Ama Hera bu! Hemen anlar olan biteni ve delirtir Ino ile kocası Anthamas’ı. Bu duyan Hermes kaçırır Dionysos’u ve Nysa’daki nymphelere emanet eder bakmaları için. Dolayısıyla buralı yani Nysa’lı sayılır Dionysos. Bu dağlardaki periler yani Nympheler bakmıştır ona.
On iki Olympos tanrısından biridir Dionysos ama Homeros mesela onu tanrı olarak kabul etmez. Bakkhos, Bromios, Euhios, Dithyrambos, İakkhos ve İobakkhos gibi çeşitli isimlerle çağrılan Dionysos, tanrılar arasında en fazla ada sahip olanıdır.
Hera’nın hışmından korumak için Zeus onu bir oğlağa dönüştürdüğü için oğlakla betimlense de genellikle elinde üzüm salkımı başında asma
dallarından ya da sarmaşıktan bir çelenkle görülür Dionysos...
İşte bu Dionysos’un aynı zamanda tiyatronunda tanrısı olduğu, tiyatronun kökeninin Dionysos şenlikleri olduğunu ve tragodia kelimesinden türettiğimiz trajedinin anlamının teke şarkısı olduğu pek bilinmez bu arada...Haftaya Nysa’yı beraberce adımlamak üzere...
Ünlüleri...
Nysa bir öğretim ve kültür merkezi esasında. Örneğin Antik Çağ’ın ünlü coğrafyacı ve
gezgini Amasyalı Strabon’un öğrenim için
buraya gelmesi, o dönem önemli bir bilim
merkezi olduğunun kanıtı.
“Kim var başka Nysa denince aklımıza gelen?” derseniz, Apollonios var mesela filozof. Strabon’un hocasıları Aristodemos ve Sostrados’ta buralı. Romalı konsül Pompeius ve çocuklarını yetiştiren öğretmenler de Nysa’lı.
Kazıları...
Her zaman olduğu gibi ilk ilgi ve alakayı yabancılar gösterir kente. İlk isim 1907-1909 yılları arasında ekibi ile Nysa’da kazı yapan Alman Walther von Diest.
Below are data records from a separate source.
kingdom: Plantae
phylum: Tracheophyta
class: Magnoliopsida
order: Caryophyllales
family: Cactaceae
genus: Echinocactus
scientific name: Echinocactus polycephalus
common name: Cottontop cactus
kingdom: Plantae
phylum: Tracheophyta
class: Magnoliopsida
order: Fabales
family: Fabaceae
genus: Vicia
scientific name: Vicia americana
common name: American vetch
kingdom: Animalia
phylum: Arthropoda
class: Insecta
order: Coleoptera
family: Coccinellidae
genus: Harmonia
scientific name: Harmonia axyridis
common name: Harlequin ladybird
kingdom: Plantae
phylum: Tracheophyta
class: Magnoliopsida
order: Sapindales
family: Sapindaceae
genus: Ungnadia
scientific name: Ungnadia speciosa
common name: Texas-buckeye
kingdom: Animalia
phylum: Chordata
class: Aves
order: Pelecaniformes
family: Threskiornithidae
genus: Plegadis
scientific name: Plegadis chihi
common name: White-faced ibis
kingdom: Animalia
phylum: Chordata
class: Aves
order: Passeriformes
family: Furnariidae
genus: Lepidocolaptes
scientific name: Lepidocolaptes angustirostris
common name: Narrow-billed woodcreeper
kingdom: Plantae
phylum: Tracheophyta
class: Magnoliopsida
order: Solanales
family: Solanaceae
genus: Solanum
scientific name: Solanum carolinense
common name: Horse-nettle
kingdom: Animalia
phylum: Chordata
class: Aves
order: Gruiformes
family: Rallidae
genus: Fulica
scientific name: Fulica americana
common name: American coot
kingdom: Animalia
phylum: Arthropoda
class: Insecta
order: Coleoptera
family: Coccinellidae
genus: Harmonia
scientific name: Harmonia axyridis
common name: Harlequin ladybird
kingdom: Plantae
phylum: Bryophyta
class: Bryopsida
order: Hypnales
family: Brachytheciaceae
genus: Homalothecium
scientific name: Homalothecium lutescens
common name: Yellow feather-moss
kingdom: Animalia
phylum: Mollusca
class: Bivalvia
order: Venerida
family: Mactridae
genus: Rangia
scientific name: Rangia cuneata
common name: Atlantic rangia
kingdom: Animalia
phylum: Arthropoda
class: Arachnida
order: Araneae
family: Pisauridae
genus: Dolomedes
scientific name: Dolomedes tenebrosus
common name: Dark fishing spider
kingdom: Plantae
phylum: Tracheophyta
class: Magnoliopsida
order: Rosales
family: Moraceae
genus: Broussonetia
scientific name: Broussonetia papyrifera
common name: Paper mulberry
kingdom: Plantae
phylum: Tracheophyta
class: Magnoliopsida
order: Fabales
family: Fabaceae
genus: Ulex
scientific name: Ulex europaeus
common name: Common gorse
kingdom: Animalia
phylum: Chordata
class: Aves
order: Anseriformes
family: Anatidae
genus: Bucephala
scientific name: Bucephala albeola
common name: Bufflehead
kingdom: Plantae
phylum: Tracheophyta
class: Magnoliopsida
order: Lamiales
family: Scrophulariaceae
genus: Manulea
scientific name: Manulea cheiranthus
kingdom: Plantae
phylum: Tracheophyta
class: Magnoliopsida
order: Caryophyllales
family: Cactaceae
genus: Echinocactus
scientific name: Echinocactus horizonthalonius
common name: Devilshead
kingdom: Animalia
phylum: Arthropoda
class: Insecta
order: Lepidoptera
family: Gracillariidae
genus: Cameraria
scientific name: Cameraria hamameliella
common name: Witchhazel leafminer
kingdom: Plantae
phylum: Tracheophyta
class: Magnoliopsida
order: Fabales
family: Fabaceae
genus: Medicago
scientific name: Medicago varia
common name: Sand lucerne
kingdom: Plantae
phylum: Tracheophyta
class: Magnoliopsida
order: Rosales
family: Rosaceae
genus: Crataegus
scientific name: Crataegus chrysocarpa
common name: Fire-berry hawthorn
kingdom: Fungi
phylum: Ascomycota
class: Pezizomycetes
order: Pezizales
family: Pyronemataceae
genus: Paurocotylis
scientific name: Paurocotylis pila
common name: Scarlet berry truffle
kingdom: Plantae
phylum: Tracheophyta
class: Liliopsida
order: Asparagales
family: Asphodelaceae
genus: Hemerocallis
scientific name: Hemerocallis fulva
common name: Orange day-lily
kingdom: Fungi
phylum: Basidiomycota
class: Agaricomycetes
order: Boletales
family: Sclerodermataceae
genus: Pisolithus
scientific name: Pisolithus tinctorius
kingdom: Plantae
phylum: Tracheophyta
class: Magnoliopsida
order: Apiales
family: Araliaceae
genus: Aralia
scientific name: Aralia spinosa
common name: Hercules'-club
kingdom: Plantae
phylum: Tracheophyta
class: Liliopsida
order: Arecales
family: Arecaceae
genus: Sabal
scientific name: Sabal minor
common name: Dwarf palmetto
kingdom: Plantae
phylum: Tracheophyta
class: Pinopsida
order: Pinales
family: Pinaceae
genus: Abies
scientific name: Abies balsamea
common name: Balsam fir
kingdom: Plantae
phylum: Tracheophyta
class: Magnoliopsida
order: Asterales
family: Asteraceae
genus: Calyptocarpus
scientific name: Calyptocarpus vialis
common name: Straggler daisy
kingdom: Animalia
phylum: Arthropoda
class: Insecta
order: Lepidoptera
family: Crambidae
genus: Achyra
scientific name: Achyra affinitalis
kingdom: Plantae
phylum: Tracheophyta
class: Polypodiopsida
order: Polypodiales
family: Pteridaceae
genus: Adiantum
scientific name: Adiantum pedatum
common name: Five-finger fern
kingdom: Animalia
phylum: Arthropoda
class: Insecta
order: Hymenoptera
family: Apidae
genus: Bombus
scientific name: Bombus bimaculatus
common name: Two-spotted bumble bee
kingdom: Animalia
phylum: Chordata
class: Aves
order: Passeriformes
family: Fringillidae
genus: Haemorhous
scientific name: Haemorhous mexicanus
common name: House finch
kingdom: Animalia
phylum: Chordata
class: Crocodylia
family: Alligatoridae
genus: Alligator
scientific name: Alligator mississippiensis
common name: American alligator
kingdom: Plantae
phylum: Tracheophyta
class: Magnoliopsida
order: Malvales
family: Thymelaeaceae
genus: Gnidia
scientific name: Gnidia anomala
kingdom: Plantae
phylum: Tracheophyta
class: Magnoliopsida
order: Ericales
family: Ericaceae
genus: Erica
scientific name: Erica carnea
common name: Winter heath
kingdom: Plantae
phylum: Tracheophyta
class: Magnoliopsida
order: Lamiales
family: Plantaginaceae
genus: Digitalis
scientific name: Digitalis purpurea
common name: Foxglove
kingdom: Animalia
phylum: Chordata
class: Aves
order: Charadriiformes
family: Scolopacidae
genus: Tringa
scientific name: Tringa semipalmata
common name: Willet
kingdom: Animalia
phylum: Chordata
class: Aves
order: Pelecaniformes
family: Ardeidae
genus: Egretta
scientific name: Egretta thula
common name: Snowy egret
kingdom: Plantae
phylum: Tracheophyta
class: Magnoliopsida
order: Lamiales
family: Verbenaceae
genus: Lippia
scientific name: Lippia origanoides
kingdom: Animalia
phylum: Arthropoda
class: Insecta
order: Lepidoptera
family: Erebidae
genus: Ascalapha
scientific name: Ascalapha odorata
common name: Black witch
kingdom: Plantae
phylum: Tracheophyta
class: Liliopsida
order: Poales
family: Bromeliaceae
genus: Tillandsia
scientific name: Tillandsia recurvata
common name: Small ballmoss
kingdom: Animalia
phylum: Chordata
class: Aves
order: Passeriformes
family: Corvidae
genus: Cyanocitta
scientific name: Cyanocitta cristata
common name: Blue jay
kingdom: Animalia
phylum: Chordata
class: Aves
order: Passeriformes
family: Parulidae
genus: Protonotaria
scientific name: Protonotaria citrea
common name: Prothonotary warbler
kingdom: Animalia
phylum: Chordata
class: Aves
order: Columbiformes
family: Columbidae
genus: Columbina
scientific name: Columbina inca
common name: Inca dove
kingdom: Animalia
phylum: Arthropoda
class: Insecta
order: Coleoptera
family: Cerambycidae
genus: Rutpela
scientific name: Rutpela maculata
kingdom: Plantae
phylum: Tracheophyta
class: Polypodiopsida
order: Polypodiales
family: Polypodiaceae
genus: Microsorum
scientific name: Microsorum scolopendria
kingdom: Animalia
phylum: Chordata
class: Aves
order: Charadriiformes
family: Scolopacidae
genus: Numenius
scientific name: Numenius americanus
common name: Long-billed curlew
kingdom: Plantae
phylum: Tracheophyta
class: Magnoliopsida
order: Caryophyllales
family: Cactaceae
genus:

Onu, 1921-1922 yıllarında kazı yapan Yunanlı Kourouniotes takip eder. 1960’lara geldiğimizde İzmir Müzesinin yaşlılar meclisi ve tiyatroda yaptığı kazılar var. 1980’lerde yine tiyatroda Aydın Müzesinin çalıştığı görülüyor. 1990’dan bu yana ise kazıları Ankara Üniversitesi Dil ve Tarih-Coğrafya Fakültesi Arkeoloji Bölümü sürdürüyor. 2010’a kadar Prof. Dr. Vedat İdil’in başkanlığını yürüttüğü ekip ile sürdürülen kazılar 2012’den beri Aydın Arkeoloji Müzesi başkanlığında Doç. Dr. Serdar Hakan Öztaner’in bilimsel danışmanlığında yürütülüyor.